Un thriller plutôt plaisant sur la forme avec son rythme relativement soutenu, son jeune acteur principal impliqué et son tournage nocturne sous influences (« Collateral ») , mais qui pâtit d’un scénario bancal avec des péripéties peu vraisemblables, des personnages insuffisamment caractérisés et un arrière plan politique traité de façon superficielle.

amebix-winter

Quand je vois la teneur de certains commentaires, je me dis que l’équipe est encore bien courageuse de laisser la section ouverte sur certains articles et d’ainsi s’infliger pareilles lectures.

Bref, un grand merci pour la critique. J’avais déjà hâte et ce que je lis me conforte beaucoup. Vivement la séance !

espriterrant

Merci pour la critique… j’étais partis pour laisser filer la semaine, vu qu’il n’y a rien que je trouvais intéressant à priori. Mais je vais me laisser tenter par votre article, j’irai le voir demain.
Continuer comme ça et merci à vous 😉

pikachu

« On le rappelle : la jeunesse emmerde le RN »

Ca confirme tout le « bien » que je pense du média d’extrême-gauche Ecran Large. Et en parlant de cette jeunesse, c’est celle des cassos, des LFIstes, punk à chiens, anarchistes et fils à papa étudiant à Sciences Po… et islamo-gauchistes de tous poils.

tnecniv

 » On le rappelle : la jeunesse emmerde le RN « , merci de ne pas faire d’essentialisme à l’envers et d’avoir l’honnêteté de préciser quelle type de jeunesse emmerde le RN, à savoir une grande partie de celle venant des banlieues ainsi qu’une partie de la petite bourgeoisie des centres villes, à moins que ce commentaire au dessous de votre image soit ironique, ce dont je doute. Du reste je pense qu’il est évident que de plus en plus de jeunes penchent vers la droite ou l’extrême droite, seuls les gens comme vous, cloisonnés dans votre microcosme idéaliste, n’avez pas l’air d’en prendre conscience, ou de faire semblant…. Cela dit je vous remercie quand même pour cet article, cela m’évitera de perdre du temps devant cette œuvre qui ( si j’en crois votre critique ), m’a l’air bien en phase avec tout ce que j’essaie d’éviter, à savoir le misérabilisme exacerbé quasi systématique lorsqu’il s’agit d’essayer de dépeindre certaines réalités… Encore merci.

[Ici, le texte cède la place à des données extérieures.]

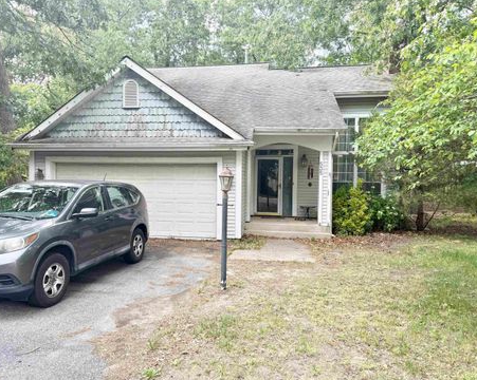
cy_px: 192
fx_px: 367
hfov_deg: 66.0
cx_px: 220
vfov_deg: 54.9
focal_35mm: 26
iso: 80
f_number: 1.78
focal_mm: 6.76
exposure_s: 1/528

Signé: Un banlieusard quadragénaire non racisé

cidjay

Romain Duris en Gangsta… j’ai du mal a y croire…
Mais bon, de toute façon, ça ne se fait plus de mettre un méchant avec une gueule de méchant.
Limite, ça aurait été encore plus original de mettre un Black en méchant !!!
Là ça aurait apporté encore plus de nuance et de réflexion, même (surtout) avec le fond de manif « Black Lives Matter ».